Una scoperta importante, che potrebbe portare a nuove opzioni per il trattamento della malattia lieve e che lascia spazio a ulteriori approfondimenti: a oggi, non esiste un trattamento a base di probiotici approvato o raccomandato per trattare o prevenire il Covid-19 ma, se altre ricerche confermassero questi dati, si potrebbero aprire nuovi scenari.

Nello studio, i ricercatori hanno coinvolto 293 pazienti tra i 18 e 60 anni con diagnosi di Sars-CoV-2 lieve, non ospedalizzati di cui 126 (42%) con noti fattori di rischio come diabete e/o ipertensione; 147 pazienti sono stati trattati con AB21, 146 trattati con placebo.

Dati memorizzati.
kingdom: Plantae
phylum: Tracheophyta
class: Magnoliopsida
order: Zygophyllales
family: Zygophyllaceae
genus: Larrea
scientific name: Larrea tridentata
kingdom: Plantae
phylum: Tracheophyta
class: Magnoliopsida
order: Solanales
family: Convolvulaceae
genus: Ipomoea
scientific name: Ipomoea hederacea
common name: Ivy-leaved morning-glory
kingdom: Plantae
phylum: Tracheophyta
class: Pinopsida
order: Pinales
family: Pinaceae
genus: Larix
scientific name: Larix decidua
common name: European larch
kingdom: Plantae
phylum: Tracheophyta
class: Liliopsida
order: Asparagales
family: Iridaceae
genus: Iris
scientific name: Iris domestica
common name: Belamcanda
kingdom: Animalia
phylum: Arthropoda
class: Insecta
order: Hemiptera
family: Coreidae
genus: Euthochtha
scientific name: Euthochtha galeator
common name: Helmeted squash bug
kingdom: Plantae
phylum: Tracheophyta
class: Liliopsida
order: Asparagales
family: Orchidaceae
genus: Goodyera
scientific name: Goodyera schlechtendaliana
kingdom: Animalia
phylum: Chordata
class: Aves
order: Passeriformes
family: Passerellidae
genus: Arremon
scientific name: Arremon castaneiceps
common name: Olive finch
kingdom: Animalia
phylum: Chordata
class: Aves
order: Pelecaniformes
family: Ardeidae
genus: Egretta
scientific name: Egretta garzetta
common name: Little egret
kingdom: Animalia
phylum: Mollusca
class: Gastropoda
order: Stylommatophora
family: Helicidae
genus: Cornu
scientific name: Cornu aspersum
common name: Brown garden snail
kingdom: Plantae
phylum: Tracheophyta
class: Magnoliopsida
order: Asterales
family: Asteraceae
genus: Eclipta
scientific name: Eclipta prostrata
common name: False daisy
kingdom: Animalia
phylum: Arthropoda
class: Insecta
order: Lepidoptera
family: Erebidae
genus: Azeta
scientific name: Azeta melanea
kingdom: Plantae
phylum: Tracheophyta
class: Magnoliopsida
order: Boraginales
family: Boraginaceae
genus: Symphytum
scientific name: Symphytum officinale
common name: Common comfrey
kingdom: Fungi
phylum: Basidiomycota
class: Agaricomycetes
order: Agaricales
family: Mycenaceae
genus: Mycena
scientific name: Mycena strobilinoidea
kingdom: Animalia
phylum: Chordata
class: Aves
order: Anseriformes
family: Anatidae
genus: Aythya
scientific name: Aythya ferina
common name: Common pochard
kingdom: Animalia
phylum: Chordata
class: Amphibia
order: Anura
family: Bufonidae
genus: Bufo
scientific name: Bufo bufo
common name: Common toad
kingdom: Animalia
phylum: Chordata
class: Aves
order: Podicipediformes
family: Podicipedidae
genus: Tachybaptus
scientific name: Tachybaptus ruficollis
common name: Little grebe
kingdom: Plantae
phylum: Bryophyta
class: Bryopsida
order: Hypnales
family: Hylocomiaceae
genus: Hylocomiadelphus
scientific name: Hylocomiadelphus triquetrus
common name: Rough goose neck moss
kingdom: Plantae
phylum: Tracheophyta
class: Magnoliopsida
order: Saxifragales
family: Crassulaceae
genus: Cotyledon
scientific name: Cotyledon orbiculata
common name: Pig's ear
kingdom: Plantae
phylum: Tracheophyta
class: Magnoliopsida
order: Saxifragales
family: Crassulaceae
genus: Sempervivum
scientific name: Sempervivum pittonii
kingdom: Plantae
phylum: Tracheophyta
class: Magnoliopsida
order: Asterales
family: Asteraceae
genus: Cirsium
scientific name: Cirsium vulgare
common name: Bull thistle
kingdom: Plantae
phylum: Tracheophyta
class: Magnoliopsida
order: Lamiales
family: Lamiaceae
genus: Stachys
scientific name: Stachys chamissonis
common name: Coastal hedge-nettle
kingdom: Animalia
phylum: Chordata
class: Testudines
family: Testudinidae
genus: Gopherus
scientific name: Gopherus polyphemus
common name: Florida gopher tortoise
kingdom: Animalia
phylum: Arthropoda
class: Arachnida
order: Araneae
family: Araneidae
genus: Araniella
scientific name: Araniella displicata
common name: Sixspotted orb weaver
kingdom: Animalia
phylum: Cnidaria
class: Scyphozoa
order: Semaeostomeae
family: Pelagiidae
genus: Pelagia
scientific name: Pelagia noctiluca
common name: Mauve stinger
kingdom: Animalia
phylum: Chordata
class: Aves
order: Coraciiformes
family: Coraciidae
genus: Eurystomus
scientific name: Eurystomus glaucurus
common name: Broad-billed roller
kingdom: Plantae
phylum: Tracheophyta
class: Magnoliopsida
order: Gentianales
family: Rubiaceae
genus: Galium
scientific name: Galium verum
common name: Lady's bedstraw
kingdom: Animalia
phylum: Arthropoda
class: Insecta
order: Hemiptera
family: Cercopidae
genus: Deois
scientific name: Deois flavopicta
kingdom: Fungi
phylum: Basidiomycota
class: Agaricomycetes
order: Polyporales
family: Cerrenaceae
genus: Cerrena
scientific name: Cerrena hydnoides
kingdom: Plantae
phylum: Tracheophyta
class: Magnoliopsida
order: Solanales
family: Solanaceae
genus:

Consegna. Cita alla lettera il passo del testo sui probiotici e il Covid-19 a partire dalle parole "Una scoperta importante, che", fermandoti dopo le parole "aprire nuovi scenari.".

Esercizio svolto.
Una scoperta importante, che potrebbe portare a nuove opzioni per il trattamento della malattia lieve e che lascia spazio a ulteriori approfondimenti: a oggi, non esiste un trattamento a base di probiotici approvato o raccomandato per trattare o prevenire il Covid-19 ma, se altre ricerche confermassero questi dati, si potrebbero aprire nuovi scenari.